At 11:45 PM, Blogger Temujin said...

I'm with you right up until you call Greenspan an "Randian".

Alan Greenspan may have been a follower of Rand and a believer in Objectivist principles, but his actions of the past 25 years (Rand died in 1982, btw) prove that he wasn't loyal to her or the ideology. I'm no expert on Rand, but even a cursory reading of her essays show she never would have condoned Greenspan's actions as Fed Chairman. In fact, Alan Greespan circa 1966 would NEVER have condoned Alan Greenspan's actions as Fed Chairman!

But everything else is pretty well bang-on. I remmeber reading about people not tipping their servers, as some sort of statement against wealth redistribution and "unearned" wealth. Stupid, really.

 
At 7:17 AM, Blogger Mike said...

Temujin,

Yeah, that line was supposed to be sarcasm. I still see some head shaking posts at Lew Rockwell about how Greenspan turned traitor.

I'm merely pointing out how, when its convenient, accepting Rand is just fine for many on the right. And when it isn't, well that's just fine too.

At least Austrians and other libertarians like Rockwell, Thomas Woods or Roderick Long have remained honest.

 
At 11:37 AM, Blogger Temujin said...

Yeah, that line was supposed to be sarcasm. I still see some head shaking posts at Lew Rockwell about how Greenspan turned traitor.


Ahhh, sorry about that, now I pick up what you're dropping.

 
At 12:46 PM, Blogger Greg said...

I have to wonder: what is it precisely that Obama has done that has made people "lose interest" in their businesses. I think he raised taxes on super-rich people back to something lower than they were in the Clinton era?

Oh no!

I read Fountainhead and thought it was pretty interesting when it talked about structures vs facades, doing what you think is right and the stupidity of pretending that anyone can do anything. But I also found it extremely preachy, pretending that anytime two people cooperate they are doomed to failure.

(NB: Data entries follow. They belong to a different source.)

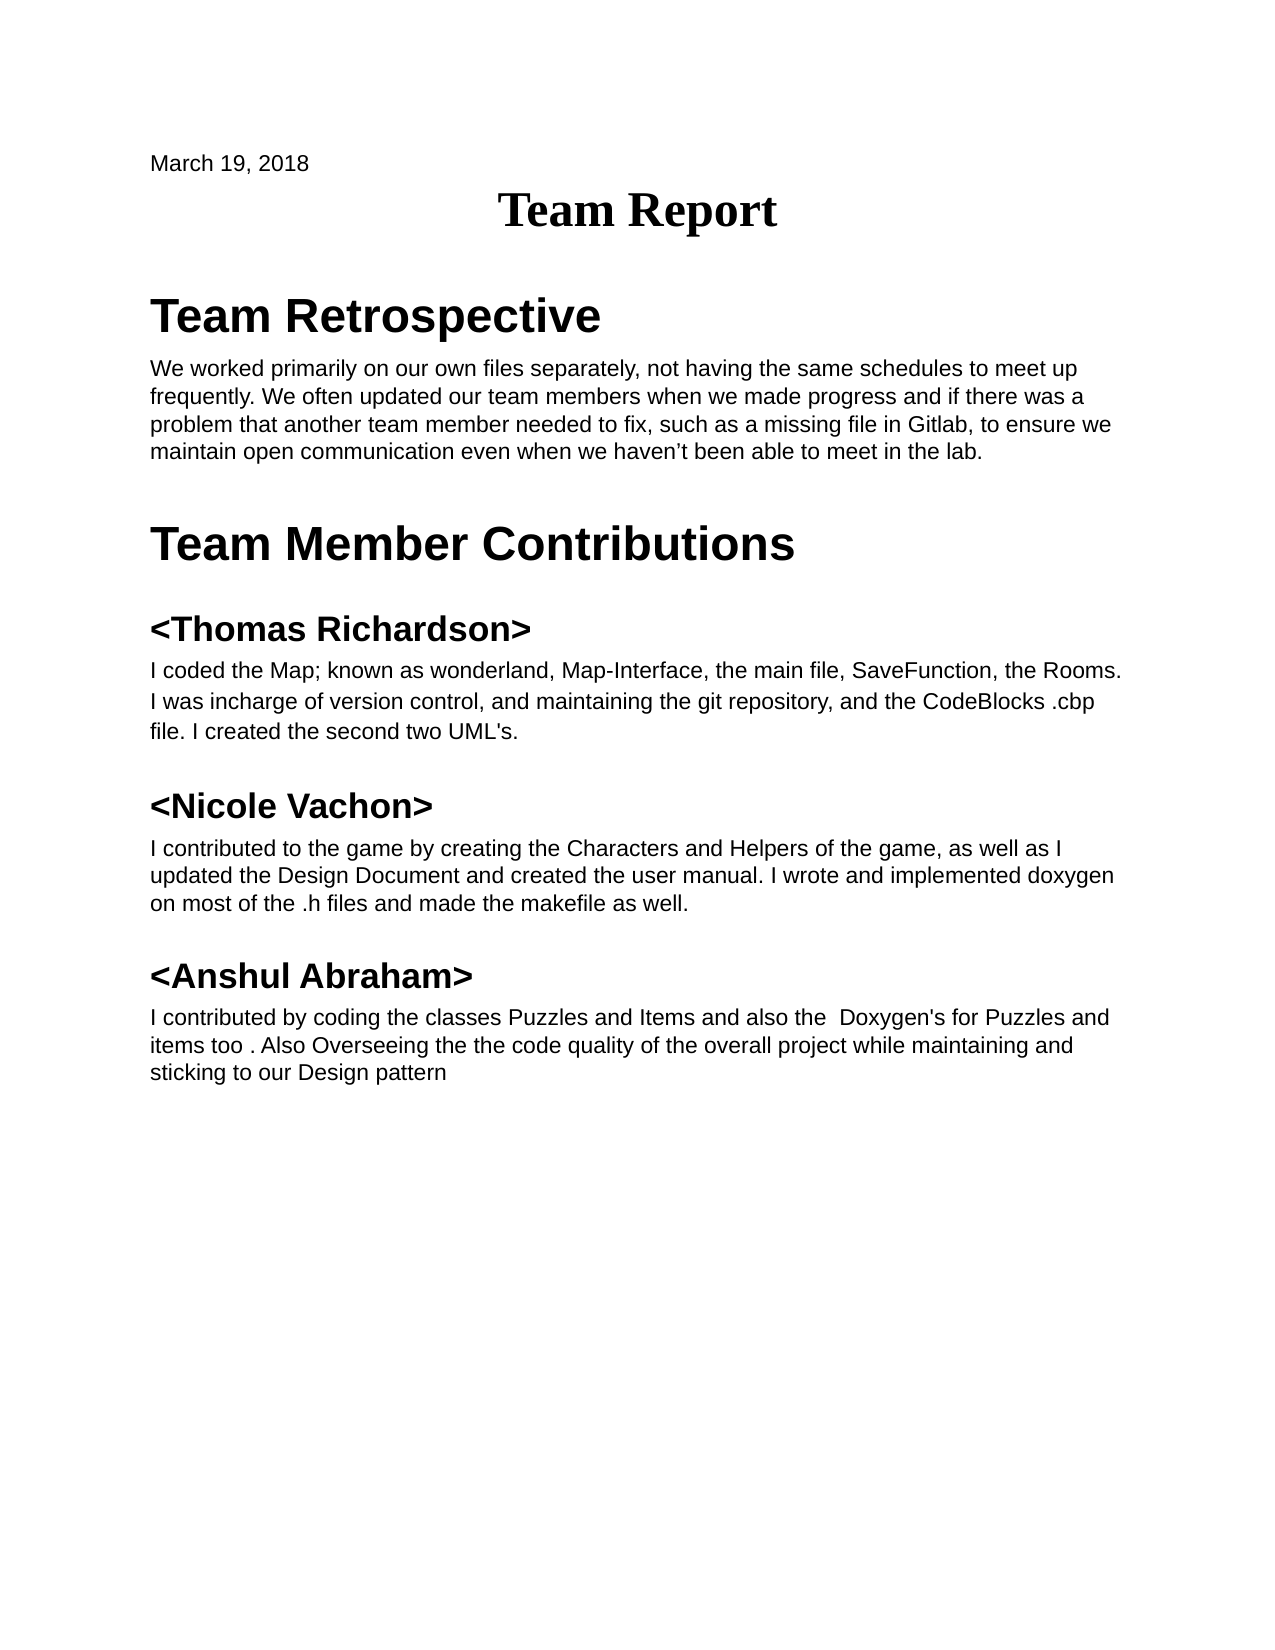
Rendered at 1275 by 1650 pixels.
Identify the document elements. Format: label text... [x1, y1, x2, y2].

subtitle <Thomas Richardson> [150, 608, 1125, 649]
text I coded the Map; known as wonderland, Map-Interface, the main file, SaveFunction, the Rooms. I was incharge of version control, and maintaining the git repository, and the CodeBlocks .cbp file. I created the second two UML's. [150, 657, 1125, 744]
text I contributed to the game by creating the Characters and Helpers of the game, as well as I updated the Design Document and created the user manual. I wrote and implemented doxygen on most of the .h files and made the makefile as well. [150, 834, 1125, 916]
text We worked primarily on our own files separately, not having the same schedules to meet up frequently. We often updated our team members when we made progress and if there was a problem that another team member needed to fix, such as a missing file in Gitlab, to ensure we maintain open communication even when we haven’t been able to meet in the lab. [150, 355, 1125, 464]
text Team Report [150, 180, 1125, 238]
subtitle <Nicole Vachon> [150, 786, 1125, 826]
subtitle Team Member Contributions [150, 516, 1125, 571]
subtitle Team Retrospective [150, 288, 1125, 343]
text March 19, 2018 [150, 150, 1125, 176]
text I contributed by coding the classes Puzzles and Items and also the Doxygen's for Puzzles and items too . Also Overseeing the the code quality of the overall project while maintaining and sticking to our Design pattern [150, 1004, 1125, 1086]
subtitle <Anshul Abraham> [150, 955, 1125, 996]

I don't see where these people are getting the idea, from Rand's work, that it's a good idea to screw over the working poor. Maybe it's the same bunch that thought bombing villages in Vietnam would teach people to stop supporting the Viet Cong?

 
At 11:43 AM, Blogger Mark Richard Francis said...

I think it's also facile to boil the so-called 'productive class' down to being all about money. There's a point where the primary currency collected and acquired isn't money, it's power. This may explain why so many of those leading corporations like Bear Stearns actually took huge loses as they held onto the stock even as the company stumbled. If it's just money you want, well, any of these people could have bailed years ago and lived their days very rich. The want for power is arguably what keeps them at it. Power generates much hubris as well.

This doesn't mean that very high marginal tax rates on upper income earners doesn't affect where they apply their talents, of course.

Still, I have no sympathy. Corporations stink anyway and are little more than vehicles to absolve the people running them of personal responsibility. I doubt we'd see such a massive concentration of business in the hands of a few if owners were actually held responsible for poor business practices and losses. As it stands, we bail them out to preserve our interests, and they simply pay themselves even more.

I simply have never been able to believe that anyone's job performance is worth what some of these characters make. Certainly, we're obviously deep into the realm of moral hazards when failing corporations nevertheless pay bonuses to execs.

Greenspan recently admitted that his personal model of the world didn't include the now obvious reality that corporations are quite capable of shooting themselves in both feet en mass. He never seemed to realize that officers and directors, though required to operate in the interests of the shareholders, define those interests as narrowly as possible, rarely look beyond the next quarter, and hold their own personal interests primary.

This rotten corporatism is what lead my away from classical liberalism, and into the murky (but I say necessary), world of social libertarianism.